**Work to be completed:** Tell how many lines in the following entries include the word "escape", giving the figure alone.

**Entries supplied:**
►

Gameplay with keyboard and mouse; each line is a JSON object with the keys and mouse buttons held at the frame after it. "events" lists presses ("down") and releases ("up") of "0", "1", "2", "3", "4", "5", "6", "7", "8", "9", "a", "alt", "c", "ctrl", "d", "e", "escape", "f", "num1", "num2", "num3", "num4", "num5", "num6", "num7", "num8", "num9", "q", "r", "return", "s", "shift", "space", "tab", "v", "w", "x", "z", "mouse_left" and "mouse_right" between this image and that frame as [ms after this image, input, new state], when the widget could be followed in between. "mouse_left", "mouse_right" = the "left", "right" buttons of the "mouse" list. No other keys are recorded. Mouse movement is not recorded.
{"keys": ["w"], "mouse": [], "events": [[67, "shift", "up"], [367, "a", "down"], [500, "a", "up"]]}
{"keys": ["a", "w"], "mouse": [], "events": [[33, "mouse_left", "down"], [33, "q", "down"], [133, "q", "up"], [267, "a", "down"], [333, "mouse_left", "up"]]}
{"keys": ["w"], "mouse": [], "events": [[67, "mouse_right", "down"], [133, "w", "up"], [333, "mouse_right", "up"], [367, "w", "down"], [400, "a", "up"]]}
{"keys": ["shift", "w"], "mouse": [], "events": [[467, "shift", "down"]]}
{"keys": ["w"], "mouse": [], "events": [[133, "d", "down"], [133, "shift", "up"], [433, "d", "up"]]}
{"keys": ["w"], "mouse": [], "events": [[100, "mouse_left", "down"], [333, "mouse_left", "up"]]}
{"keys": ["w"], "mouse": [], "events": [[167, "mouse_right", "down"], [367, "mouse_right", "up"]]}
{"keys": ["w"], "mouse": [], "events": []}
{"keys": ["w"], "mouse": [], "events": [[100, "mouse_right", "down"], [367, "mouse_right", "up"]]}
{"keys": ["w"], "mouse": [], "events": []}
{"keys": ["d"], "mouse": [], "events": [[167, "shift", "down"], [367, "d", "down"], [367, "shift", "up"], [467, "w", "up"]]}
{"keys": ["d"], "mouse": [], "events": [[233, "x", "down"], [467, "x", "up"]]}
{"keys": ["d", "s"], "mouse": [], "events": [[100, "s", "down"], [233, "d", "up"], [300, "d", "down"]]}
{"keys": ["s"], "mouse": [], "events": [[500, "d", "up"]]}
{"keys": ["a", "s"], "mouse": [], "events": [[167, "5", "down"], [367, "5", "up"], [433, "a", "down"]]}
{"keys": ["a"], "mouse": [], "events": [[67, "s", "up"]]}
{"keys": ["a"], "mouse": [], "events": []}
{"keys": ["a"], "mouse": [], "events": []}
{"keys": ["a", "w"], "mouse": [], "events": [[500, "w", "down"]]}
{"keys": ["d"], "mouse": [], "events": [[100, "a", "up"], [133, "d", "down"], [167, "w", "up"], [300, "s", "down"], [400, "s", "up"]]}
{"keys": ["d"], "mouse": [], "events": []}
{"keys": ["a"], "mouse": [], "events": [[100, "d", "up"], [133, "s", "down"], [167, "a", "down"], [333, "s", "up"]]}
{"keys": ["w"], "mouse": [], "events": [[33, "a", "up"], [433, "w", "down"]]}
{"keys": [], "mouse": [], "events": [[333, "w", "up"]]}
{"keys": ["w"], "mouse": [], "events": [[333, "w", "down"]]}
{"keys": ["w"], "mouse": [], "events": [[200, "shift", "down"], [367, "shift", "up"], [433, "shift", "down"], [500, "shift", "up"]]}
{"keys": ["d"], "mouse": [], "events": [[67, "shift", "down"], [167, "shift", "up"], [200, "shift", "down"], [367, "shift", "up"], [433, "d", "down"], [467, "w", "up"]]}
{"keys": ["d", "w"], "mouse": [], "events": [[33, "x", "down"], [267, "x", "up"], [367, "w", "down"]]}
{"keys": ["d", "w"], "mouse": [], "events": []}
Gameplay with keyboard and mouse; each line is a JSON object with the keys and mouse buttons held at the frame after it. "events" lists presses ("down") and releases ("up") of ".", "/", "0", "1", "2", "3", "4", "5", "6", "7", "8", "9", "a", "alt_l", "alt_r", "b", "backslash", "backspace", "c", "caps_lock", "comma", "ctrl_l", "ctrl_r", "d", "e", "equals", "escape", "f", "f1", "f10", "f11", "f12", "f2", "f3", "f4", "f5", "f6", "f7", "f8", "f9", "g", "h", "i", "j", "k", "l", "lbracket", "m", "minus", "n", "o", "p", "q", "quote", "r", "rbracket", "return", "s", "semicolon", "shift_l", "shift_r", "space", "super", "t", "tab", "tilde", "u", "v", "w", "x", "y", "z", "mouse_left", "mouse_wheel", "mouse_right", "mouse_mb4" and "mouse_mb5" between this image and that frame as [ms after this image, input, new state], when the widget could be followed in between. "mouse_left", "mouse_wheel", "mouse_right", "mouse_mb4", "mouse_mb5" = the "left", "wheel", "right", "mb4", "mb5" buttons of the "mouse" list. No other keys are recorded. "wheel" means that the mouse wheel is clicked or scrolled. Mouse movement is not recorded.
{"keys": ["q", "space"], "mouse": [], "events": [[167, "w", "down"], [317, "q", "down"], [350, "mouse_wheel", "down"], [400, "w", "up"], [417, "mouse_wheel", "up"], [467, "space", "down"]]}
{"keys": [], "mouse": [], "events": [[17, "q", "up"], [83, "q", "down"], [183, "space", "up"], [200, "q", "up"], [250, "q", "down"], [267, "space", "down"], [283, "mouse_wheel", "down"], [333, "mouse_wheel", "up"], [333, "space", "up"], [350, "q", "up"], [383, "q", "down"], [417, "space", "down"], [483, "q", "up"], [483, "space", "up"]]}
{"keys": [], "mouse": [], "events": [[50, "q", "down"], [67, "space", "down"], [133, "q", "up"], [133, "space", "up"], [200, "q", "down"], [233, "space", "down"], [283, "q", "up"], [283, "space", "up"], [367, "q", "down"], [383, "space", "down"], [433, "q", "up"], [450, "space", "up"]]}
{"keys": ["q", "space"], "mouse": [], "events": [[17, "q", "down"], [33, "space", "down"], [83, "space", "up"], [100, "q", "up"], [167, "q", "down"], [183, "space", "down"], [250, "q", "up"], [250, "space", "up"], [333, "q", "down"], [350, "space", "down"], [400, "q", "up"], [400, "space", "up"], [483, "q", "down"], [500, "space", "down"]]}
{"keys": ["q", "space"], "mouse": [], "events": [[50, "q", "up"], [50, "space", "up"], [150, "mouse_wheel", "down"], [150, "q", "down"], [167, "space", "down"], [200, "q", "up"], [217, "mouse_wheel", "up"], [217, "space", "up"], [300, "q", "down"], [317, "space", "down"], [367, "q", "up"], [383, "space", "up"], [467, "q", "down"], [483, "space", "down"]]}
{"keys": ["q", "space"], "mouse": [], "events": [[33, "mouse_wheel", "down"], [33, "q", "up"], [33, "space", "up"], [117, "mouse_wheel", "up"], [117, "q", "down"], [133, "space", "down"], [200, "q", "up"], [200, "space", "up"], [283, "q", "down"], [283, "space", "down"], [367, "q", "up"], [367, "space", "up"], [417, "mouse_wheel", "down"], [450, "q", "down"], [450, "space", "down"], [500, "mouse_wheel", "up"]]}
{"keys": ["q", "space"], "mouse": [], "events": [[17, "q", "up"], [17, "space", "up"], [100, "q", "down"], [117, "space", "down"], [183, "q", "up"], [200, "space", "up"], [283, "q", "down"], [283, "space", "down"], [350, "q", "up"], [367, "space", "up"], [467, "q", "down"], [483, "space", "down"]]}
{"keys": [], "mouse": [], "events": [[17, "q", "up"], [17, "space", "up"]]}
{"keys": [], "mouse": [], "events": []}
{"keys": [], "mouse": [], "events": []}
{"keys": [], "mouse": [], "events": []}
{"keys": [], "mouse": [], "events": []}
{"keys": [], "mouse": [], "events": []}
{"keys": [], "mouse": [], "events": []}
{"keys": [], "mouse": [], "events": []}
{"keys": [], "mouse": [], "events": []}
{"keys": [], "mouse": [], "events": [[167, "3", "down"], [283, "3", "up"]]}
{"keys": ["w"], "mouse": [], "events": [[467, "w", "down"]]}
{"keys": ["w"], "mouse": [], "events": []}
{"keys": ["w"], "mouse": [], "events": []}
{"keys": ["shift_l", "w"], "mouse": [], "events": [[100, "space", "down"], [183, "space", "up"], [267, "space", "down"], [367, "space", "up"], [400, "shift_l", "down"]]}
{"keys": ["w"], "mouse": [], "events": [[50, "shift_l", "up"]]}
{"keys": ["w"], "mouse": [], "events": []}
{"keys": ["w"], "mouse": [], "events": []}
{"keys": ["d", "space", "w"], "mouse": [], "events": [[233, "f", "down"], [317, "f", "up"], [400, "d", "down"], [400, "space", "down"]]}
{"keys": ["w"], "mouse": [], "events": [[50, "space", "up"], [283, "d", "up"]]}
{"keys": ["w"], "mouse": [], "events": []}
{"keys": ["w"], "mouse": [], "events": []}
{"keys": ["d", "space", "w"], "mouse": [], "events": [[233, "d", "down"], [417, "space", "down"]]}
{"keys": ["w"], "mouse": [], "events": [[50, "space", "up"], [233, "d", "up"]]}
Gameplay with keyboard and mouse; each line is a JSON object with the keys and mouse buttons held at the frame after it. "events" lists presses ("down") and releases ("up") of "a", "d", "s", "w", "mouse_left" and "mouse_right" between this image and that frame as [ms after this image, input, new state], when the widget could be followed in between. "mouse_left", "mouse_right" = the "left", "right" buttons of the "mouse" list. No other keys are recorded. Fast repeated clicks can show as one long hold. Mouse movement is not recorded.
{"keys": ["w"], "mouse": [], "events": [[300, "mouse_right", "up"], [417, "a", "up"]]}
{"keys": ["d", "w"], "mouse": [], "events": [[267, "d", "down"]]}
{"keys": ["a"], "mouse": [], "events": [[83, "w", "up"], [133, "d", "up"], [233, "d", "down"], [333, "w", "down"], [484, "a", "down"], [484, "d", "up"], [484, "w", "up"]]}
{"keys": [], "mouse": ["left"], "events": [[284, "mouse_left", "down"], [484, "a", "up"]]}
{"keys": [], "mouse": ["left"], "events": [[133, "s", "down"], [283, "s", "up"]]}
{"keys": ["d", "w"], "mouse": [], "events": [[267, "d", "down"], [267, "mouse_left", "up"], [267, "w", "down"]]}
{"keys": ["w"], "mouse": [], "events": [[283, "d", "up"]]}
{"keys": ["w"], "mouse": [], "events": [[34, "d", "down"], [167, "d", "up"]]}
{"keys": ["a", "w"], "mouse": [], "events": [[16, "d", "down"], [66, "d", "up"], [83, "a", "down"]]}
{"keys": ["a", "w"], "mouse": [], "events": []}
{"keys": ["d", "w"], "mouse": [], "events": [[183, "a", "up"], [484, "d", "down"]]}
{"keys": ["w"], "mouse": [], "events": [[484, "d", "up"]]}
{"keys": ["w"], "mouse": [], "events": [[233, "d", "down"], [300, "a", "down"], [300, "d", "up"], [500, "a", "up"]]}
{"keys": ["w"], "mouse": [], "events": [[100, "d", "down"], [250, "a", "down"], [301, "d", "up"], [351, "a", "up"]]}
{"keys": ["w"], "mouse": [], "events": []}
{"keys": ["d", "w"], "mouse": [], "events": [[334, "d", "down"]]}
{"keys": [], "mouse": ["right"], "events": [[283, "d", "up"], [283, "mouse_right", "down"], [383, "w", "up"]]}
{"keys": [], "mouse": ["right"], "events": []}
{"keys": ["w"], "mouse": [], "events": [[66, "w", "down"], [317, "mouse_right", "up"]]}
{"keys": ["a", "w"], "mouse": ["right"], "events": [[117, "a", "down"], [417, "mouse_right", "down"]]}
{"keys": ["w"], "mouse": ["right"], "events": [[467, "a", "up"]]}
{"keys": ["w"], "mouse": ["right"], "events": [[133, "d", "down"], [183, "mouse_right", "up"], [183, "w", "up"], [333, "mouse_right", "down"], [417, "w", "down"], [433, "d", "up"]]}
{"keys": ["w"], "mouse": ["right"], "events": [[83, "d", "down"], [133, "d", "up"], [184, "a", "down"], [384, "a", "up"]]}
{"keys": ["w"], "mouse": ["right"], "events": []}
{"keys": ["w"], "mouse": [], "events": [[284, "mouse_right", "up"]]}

◄

**Exercise output:** 2